Рванувшись к ближайшему из стоявших рядом монахов, кто-то из наших, тряся его за ворот сутаны, что-то надрывно крича, спрашивал его; бьясь щеками, беспорядочно пытаясь вырваться, тот что-то бормотал на незнакомом языке. Ударив мечами еще нескольких, повалив, немцы пытались чего-то добиться от них; крутясь на асфальте, что-то так же неразборчиво, непонятно вереща, по-детски отбиваясь, те беспорядочно вертелись под ударами.
– Смотрите, – бледнея, сказал Вагасков, – это везде.
Резко повернувшись, в просвете между пылающими длинными дугами, в белизне уходящего вдаль широкого проспекта, сквозь рассеянные фигурки людей я увидел вдали утопающее в дыму, такое же пламенеющее сооружение, черной зерновой икрой люди, чуть различимо шевелясь, копились у него.
Осунувшийся лицом, уткнув меч в асфальт, немецкий офицер, отрешенно-мертвенно щурясь, бегло посмотрел кругом.
– Это не может быть просто так, – сказал он, – это не бывает, не происходит просто так.

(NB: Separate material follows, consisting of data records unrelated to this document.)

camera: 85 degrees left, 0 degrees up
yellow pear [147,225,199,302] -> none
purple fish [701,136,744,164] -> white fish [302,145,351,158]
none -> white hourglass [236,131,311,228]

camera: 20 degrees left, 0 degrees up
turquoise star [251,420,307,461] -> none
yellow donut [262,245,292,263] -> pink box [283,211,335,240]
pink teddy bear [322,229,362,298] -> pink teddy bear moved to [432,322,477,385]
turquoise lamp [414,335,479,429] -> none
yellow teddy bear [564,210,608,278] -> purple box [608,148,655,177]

Этим кто-то руководит. Этим откуда-то кто-то какая-то мразь руководит.
Вздрогнув, каменея лицом, каким-то быстрым рваным жестом он что-то показал своим; кинувшись, схватив какого-то из все так же бессмысленно толпившихся рядом монахов, двое немцев с заломанными руками подвели его к нему.

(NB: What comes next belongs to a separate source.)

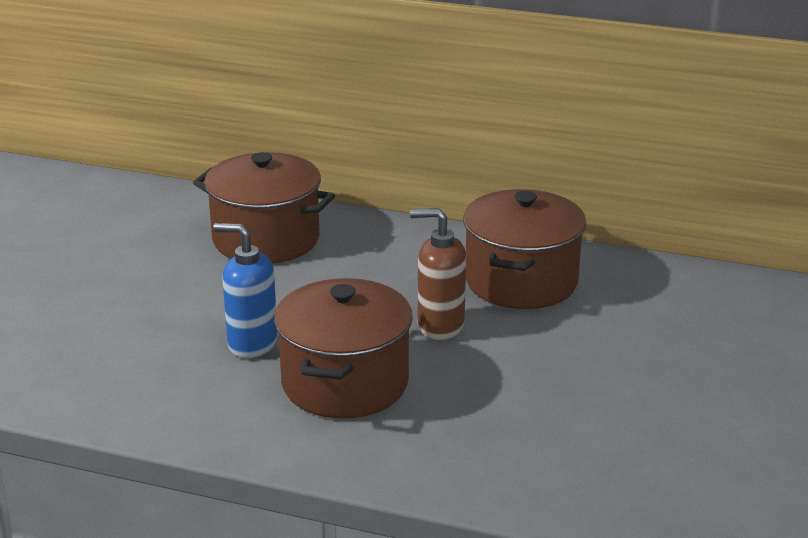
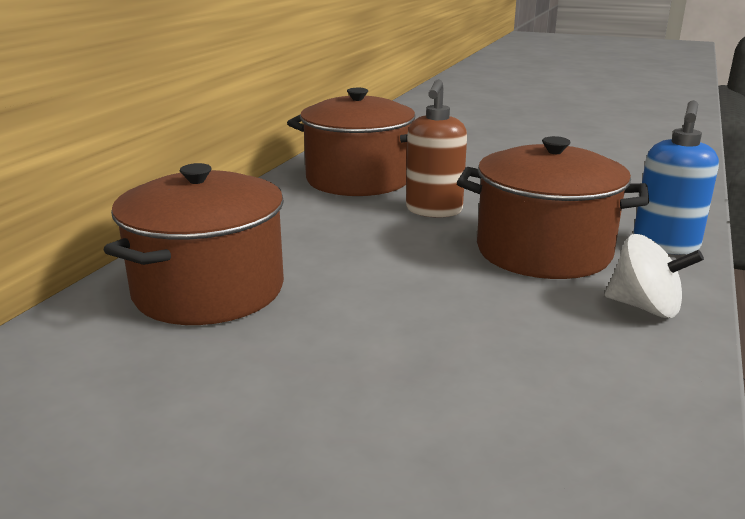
camera: 85 degrees left, 5 degrees down
blue soap dispenser [213,223,278,358] -> blue soap dispenser moved to [633,100,719,254]
none -> white spinning top [605,234,704,318]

– Кто твой начальник, – спазменно, неотрывно прямо глядя ему в лицо, спросил немец. – Кто у вас главный. Назови, кто у вас главный, скажи место и имя, назови, кто руководит мероприятием.

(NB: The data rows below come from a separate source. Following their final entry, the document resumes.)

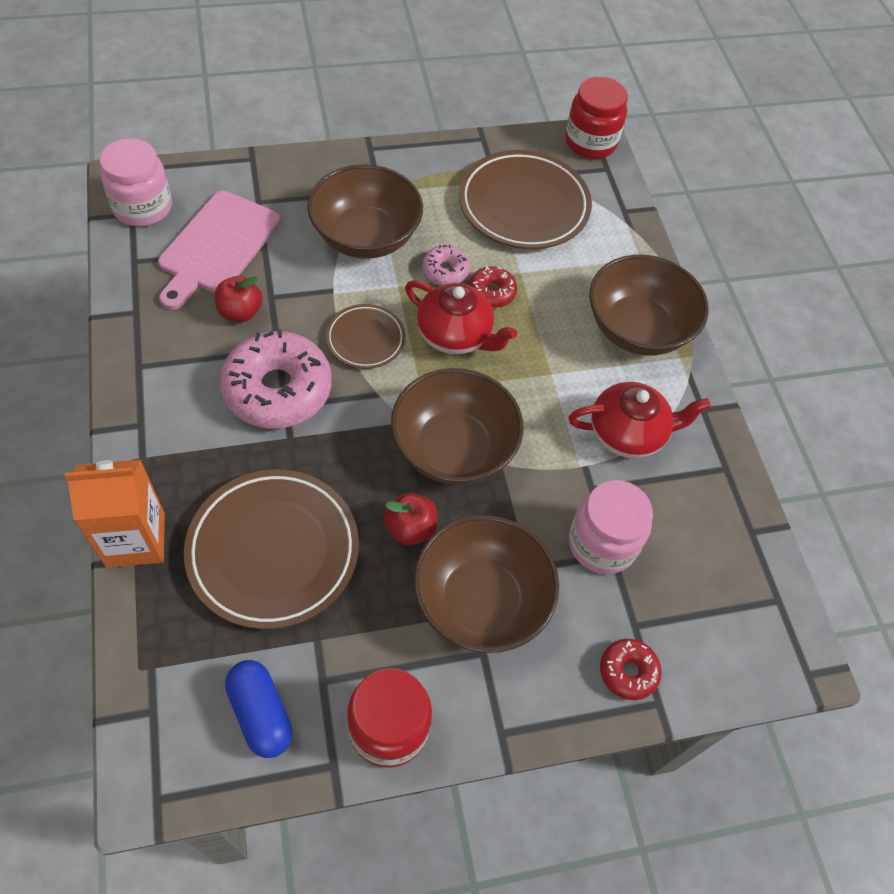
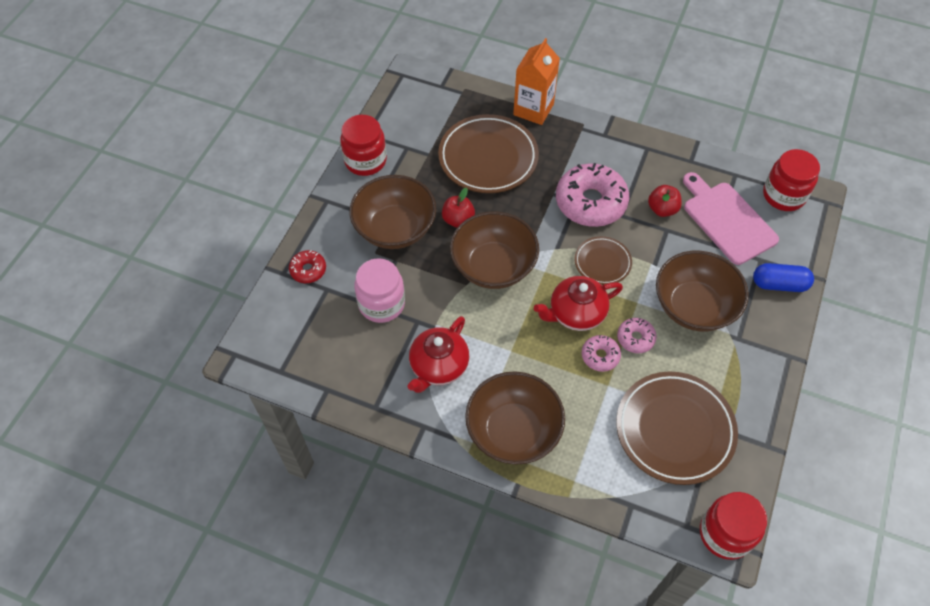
camera: 130 degrees right, 0 degrees up
pink jar [100,138,172,227] -> red jar [763,149,820,211]
blue capsule [225,660,293,758] -> blue capsule moved to [753,263,814,292]
red donut [469,266,517,308] -> pink donut [582,335,621,372]

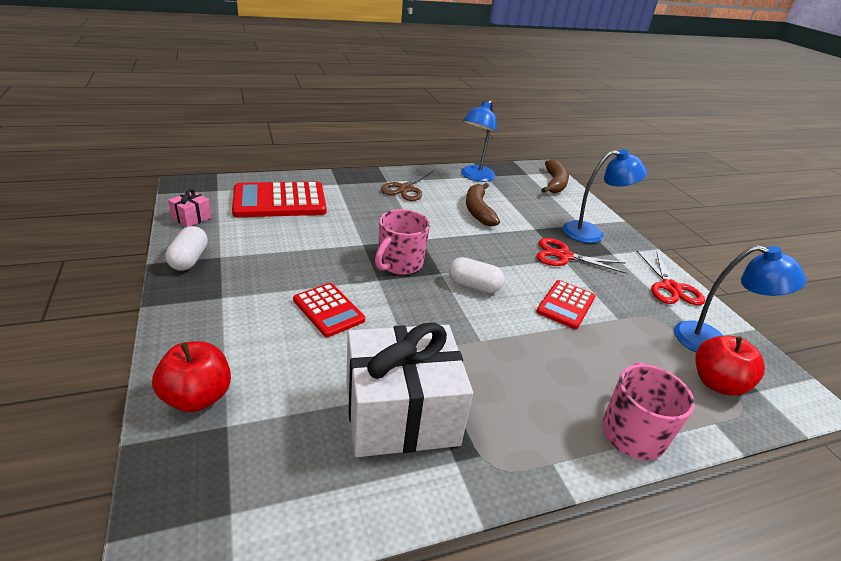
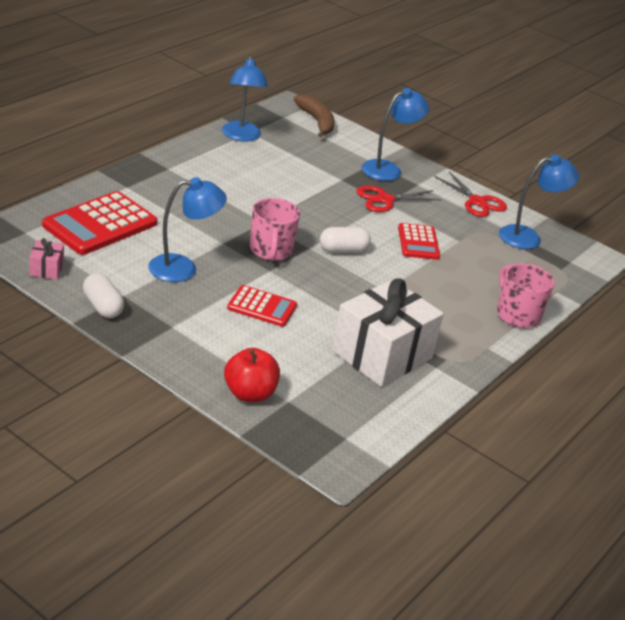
camera: 35 degrees left, 0 degrees up
brown scissors [381,168,434,201] -> none
brown banana [466,183,500,226] -> none
red apple [696,336,765,396] -> none
none -> blue lamp [148,177,227,282]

Растерянно пуча глаза, беспорядочно глядя по сторонам, монах что-то быстро бормотал на незнакомом языке.
– Не хочешь говорить? – мгновенье заторможенно, казалось бы, даже с интересом немец смотрел на монаха. – Я понимаю. Ганс, воткни ему меч на дюйм в брюхо.
Не медля ни секунды, стоявший рядом немец ударил монаха острием меча в живот. Попик заверещал.
– Кто твой начальник, – мертвеющим ровным голосом повторил немецкий офицер. – Назови имя и место расположения. Кто руководит операцией.
Крича и вереща, бессильно вырываясь, монашек по-прежнему что-то лепетал на неизвестном странном языке.
– Не хочет отвечать, – сказал немец, – понятно. Ганс, еще на дюйм.
Быстрым коротким толчком Ганс вдавил еще чуть глубже меч в живот монаха.
– Это там! – с коротким визгом, сгибаясь, машинально хватаясь за воткнутый меч, режась и отдергивая руки, с ужасом увидев уже заметно закапавшую на асфальт кровь, закричал монашек. – Это там, там!
– Где?
– Там! Это там! В Храме!
– Ну понятно, – кривясь лицом, чуть заметно рвано улыбаясь, немец посмотрел в дымящийся переулок. – Там, где же еще это может быть. Конечно, в Храме. – Отворачиваясь, он коротко бросил взгляд на монашка, – поведешь, покажешь.
– Он может сдохнуть по пути, – ровно сказал Ганс.
– Ничего, дойдет, – еще на мгновенье бесстрастно немец обернулся к монашку, – пока не доведет, не отпустим.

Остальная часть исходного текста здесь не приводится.